╭─ SOURCE RECORDS

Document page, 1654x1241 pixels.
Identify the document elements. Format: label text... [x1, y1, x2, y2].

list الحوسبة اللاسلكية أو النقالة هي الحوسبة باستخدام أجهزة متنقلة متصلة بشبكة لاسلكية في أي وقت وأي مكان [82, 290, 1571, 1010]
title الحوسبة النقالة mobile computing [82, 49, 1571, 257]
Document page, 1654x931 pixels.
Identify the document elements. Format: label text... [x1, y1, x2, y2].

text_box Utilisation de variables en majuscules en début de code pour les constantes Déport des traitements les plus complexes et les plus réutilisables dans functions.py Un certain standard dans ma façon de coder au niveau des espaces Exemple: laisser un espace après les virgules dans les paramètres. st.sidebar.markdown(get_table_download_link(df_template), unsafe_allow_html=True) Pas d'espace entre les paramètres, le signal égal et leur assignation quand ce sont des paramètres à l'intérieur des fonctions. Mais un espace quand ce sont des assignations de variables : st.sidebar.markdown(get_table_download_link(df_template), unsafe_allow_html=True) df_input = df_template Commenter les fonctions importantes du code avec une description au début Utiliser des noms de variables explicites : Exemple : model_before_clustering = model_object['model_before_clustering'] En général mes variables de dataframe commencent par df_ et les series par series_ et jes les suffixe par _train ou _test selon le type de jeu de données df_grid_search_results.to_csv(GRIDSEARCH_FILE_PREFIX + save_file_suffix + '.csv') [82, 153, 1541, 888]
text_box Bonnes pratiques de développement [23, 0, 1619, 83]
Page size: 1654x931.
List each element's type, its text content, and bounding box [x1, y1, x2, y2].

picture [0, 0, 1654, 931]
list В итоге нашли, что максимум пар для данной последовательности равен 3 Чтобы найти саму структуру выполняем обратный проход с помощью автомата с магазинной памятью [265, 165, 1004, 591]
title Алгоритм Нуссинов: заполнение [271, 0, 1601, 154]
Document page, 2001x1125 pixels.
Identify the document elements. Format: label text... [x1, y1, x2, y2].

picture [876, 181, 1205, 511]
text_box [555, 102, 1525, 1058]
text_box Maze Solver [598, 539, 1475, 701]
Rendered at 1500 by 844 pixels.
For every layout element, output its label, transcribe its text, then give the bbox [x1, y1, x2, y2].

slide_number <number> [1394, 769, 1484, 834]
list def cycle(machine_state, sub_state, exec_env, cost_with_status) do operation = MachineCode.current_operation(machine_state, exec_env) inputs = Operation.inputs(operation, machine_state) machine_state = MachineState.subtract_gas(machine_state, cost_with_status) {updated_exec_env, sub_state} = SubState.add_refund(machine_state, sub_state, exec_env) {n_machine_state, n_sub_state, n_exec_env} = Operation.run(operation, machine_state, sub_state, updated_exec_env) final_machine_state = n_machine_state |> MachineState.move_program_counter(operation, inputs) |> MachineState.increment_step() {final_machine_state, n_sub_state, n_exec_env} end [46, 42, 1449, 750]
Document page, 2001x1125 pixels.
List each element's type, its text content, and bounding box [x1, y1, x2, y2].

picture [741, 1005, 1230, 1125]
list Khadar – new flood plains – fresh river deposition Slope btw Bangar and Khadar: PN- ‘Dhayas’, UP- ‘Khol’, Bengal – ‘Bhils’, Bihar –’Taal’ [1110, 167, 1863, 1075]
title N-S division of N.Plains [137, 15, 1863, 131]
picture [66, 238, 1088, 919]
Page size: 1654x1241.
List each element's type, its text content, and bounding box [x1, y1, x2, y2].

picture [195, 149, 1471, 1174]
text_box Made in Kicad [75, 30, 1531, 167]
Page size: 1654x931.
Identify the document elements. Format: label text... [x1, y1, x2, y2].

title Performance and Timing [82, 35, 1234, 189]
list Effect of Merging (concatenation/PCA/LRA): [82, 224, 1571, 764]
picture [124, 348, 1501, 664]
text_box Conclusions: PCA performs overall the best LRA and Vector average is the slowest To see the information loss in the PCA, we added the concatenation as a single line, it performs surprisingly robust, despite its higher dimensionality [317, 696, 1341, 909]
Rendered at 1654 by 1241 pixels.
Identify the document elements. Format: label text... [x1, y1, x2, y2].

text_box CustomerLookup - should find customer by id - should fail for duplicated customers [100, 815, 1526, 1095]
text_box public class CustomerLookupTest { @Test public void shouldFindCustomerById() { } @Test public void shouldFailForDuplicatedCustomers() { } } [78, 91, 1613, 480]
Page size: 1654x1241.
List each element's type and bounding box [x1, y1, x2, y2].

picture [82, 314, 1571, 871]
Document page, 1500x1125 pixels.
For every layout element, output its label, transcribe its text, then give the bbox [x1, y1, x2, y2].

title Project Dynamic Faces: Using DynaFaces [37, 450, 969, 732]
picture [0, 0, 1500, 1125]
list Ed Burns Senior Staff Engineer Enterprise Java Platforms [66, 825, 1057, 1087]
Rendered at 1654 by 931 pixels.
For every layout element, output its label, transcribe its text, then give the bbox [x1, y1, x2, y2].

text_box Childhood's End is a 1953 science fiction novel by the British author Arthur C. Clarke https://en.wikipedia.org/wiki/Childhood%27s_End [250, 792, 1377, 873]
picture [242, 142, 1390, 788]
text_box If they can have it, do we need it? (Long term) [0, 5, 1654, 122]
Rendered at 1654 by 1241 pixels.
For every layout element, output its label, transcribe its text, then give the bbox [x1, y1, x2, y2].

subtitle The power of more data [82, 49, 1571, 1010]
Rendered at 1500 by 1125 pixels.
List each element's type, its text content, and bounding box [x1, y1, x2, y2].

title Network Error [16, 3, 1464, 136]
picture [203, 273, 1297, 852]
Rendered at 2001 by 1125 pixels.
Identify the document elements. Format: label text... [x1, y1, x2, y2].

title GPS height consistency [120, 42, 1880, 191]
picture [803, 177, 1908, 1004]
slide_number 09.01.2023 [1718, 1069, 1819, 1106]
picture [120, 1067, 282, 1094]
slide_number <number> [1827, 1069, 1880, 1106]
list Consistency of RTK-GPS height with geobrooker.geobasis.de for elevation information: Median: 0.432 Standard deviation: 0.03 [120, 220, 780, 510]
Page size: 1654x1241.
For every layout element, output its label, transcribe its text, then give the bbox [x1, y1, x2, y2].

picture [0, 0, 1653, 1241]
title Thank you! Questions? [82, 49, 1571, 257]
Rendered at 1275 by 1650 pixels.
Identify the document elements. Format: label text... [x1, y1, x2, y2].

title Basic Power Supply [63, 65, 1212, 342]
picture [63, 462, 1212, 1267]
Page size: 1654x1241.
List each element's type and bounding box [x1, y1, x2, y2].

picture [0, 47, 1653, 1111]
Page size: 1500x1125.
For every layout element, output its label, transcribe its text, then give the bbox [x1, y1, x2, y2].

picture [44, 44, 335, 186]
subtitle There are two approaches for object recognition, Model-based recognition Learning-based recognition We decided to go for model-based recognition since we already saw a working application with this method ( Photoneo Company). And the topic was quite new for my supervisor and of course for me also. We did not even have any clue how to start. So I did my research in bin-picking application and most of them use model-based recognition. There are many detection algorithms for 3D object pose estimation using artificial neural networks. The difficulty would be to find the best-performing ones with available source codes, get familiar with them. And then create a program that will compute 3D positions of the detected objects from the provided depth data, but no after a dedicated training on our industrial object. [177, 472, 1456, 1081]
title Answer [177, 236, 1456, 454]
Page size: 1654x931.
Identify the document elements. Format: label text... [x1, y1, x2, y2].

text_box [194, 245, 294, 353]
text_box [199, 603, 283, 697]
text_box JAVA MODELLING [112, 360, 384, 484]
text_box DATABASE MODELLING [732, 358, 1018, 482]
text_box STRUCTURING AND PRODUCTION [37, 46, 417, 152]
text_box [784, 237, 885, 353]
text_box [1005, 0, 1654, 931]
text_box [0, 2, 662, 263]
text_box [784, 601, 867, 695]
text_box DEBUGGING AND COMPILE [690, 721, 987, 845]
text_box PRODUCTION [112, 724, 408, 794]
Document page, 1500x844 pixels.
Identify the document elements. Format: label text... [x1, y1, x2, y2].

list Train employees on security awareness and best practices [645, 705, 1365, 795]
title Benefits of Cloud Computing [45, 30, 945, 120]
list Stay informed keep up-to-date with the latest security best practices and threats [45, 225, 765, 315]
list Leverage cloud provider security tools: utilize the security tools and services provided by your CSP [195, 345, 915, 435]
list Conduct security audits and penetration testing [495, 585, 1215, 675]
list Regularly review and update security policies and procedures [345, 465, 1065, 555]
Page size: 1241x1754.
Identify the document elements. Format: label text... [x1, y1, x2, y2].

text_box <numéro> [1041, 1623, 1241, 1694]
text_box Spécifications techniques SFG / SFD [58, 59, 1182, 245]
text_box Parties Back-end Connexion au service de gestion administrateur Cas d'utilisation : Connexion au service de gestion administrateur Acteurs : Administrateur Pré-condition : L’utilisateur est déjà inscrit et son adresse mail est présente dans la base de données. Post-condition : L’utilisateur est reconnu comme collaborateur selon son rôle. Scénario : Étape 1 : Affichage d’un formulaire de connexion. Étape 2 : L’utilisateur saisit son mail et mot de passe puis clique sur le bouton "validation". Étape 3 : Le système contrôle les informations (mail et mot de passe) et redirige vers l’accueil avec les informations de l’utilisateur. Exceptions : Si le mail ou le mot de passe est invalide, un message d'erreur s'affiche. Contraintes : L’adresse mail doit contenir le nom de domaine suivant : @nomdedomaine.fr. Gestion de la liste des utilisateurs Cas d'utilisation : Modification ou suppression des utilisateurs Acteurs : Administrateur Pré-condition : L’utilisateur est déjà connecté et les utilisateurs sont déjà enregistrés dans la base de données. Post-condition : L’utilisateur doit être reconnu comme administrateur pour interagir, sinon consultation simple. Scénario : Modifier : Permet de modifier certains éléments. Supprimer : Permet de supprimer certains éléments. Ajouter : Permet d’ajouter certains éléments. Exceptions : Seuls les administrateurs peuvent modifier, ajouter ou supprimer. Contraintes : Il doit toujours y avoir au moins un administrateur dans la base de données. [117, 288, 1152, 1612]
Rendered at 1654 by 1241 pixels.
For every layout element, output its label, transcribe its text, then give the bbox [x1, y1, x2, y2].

╰─

## REQUIRED WORK
Reproduce verbatim the records from the line with "Document page, 1500x844 pixels." to the line with "list Regularly review".

## ANSWER
Document page, 1500x844 pixels.
Identify the document elements. Format: label text... [x1, y1, x2, y2].

list Train employees on security awareness and best practices [645, 705, 1365, 795]
title Benefits of Cloud Computing [45, 30, 945, 120]
list Stay informed keep up-to-date with the latest security best practices and threats [45, 225, 765, 315]
list Leverage cloud provider security tools: utilize the security tools and services provided by your CSP [195, 345, 915, 435]
list Conduct security audits and penetration testing [495, 585, 1215, 675]
list Regularly review and update security policies and procedures [345, 465, 1065, 555]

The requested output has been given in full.